768 Individuals, 90 Organizations Highlight Challenges, Risks for Federal Economic Statistics to Congress, Administration

Alexandria, VA (February 18, 2025) –The United States faces an infrastructure crisis nearly as grave as our decaying roads and bridges. Our declining capability to produce social and economic statistics will directly undermine economic growth and the goal of widely shared prosperity. That is why 768 individuals and 90 organizations signed a letter to Congress and the administration warning of potentially serious consequences for continued underfunding of and inattention to the federal agencies responsible for producing the nation’s critical economic statistics—the Bureau of Economic Analysis (BEA), the Bureau of Labor Statistics (BLS), and the U.S. Census Bureau.

“Our nation’s economic statistics are the foundation, the key infrastructure, of critical, private and public decisions from government budgets and monetary policy to investments in factories and worker training—decisions that ripple through markets, shape economic growth and impact jobs nationwide,” stated William Beach, BLS commissioner from 2019 to 2023 and an organizer of this letter. “Ensuring these statistics are as comprehensive and accurate as possible is essential for a thriving economy, which is a goal that surely any Congress and administration would support.”

“Federal economic statistics power the macroeconomic dashboards of U.S. businesses, equipping decision-makers with critical insights to navigate market trends, anticipate consumer behavior and develop effective strategies,” said Tom Beers, executive director of the National Association for Business Economics, whose members include chief economists for many of the nation’s largest companies. “From demand forecasting to workforce management, businesses rely on accurate, timely federal data to stay competitive.”

“Federal economic statistics from agencies like the BEA, BLS, and Census are critical for businesses navigating an ever-changing marketplace,” added Jack Kleinhenz, chief economist of the National Retail Federation, and past president of the National Association for Business Economics.” These data sources provide essential insights into consumer spending, employment trends, inflation, and economic growth—helping retailers efficiently stock shelves, set prices, and staff the sales floor as consumer demand fluctuates.” 

The signatories highlight that decades of declining purchasing power, increasing costs of data acquisition and budgetary constraints have forced these agencies to defer upgrades and make cuts. In 2024, for example, the BEA discontinued three statistical products and 24 tables and indefinitely delayed another product due to financial pressures. Similarly, the BLS recently announced it would have to reduce the sample size for the Current Population Survey—the key source of U.S. unemployment statistics—by 8% due to funding shortfalls, a move that would significantly weaken the accuracy of employment data. Since the writing of the letter, BLS announced it was discontinuing Consumer Price Index publications for all metropolitan areas, census divisions and regional size classes for electricity, natural gas, energy services, fuels and utilities and household energy.

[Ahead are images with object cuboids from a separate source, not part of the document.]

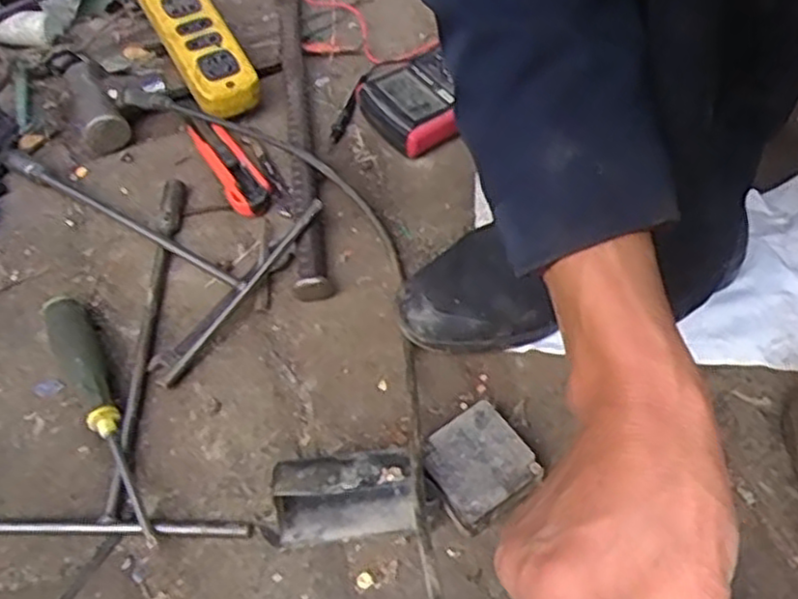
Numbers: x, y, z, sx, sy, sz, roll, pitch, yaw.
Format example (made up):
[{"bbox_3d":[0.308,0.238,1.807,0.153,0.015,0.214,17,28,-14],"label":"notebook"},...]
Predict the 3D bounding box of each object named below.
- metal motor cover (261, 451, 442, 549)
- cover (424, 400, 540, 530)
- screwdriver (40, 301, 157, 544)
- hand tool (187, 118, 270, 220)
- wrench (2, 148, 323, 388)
[{"bbox_3d":[-0.031,0.121,0.463,0.103,0.050,0.046,-6,56,0],"label":"metal motor cover"},{"bbox_3d":[0.050,0.108,0.482,0.064,0.026,0.063,-31,59,-16],"label":"cover"},{"bbox_3d":[-0.203,0.076,0.520,0.027,0.034,0.204,-28,59,-14],"label":"screwdriver"},{"bbox_3d":[-0.145,-0.116,0.649,0.035,0.023,0.116,-27,58,-13],"label":"hand tool"},{"bbox_3d":[-0.225,-0.077,0.625,0.303,0.030,0.177,33,64,23],"label":"wrench"}]

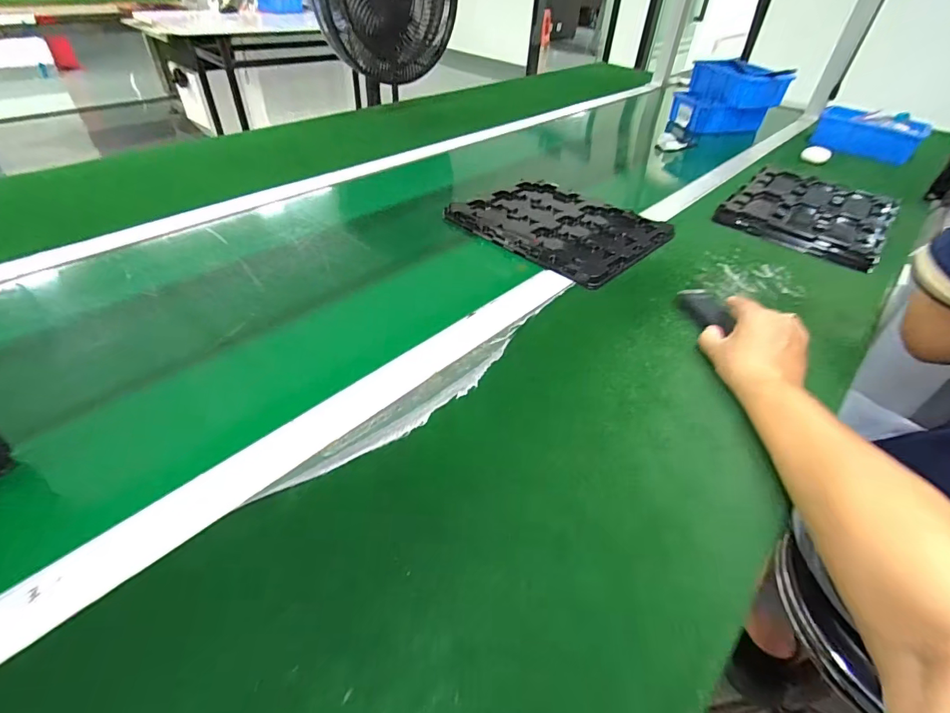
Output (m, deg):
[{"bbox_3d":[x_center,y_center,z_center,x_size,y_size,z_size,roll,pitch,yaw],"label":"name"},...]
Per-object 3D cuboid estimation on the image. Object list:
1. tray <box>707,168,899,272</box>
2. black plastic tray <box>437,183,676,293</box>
[{"bbox_3d":[0.543,-0.240,0.751,0.215,0.018,0.296,31,50,28],"label":"tray"},{"bbox_3d":[0.122,-0.196,0.684,0.269,0.015,0.211,35,51,30],"label":"black plastic tray"}]

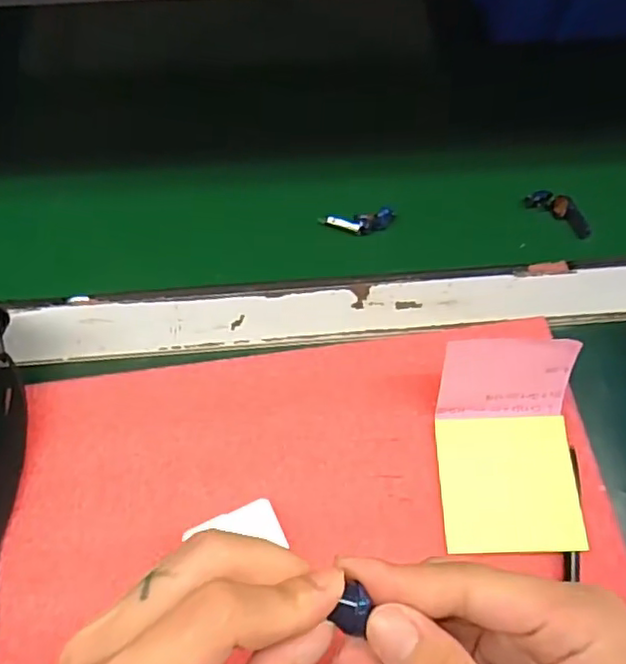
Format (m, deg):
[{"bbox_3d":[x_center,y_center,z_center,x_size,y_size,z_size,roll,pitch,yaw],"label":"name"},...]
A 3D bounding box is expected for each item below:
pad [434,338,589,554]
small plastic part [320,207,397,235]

The letter warns that, without intervention, the quality and availability of data will likely decline, undermining major economic and policy decisions. The letter also points to the risks of following international examples of statistical decline. The United Kingdom has faced serious challenges with its employment statistics due to plummeting survey response rates, highlighting the consequences of failing to modernize data-collection efforts.

“Only Congress and the administration can reverse this downward spiral and protect our national statistical infrastructure,” said Erica Groshen, BLS commissioner from 2013 to 2017 and co-chair of Friends of BLS with Beach. “After decades of neglect, these agencies sorely need resources to modernize their surveys, transition to new data sources and collection methods and ensure that economic statistics remain a reliable guide for policymakers, businesses and the public. Otherwise, we face a future of lousy decisions made on the basis of lousy data.”

Michael Strain, director of the economic policy studies at the American Enterprise Institute and a letter-signer, added, “The return on investment in the federal statistical system is enormous, as is the cost of neglecting our statistical agencies.”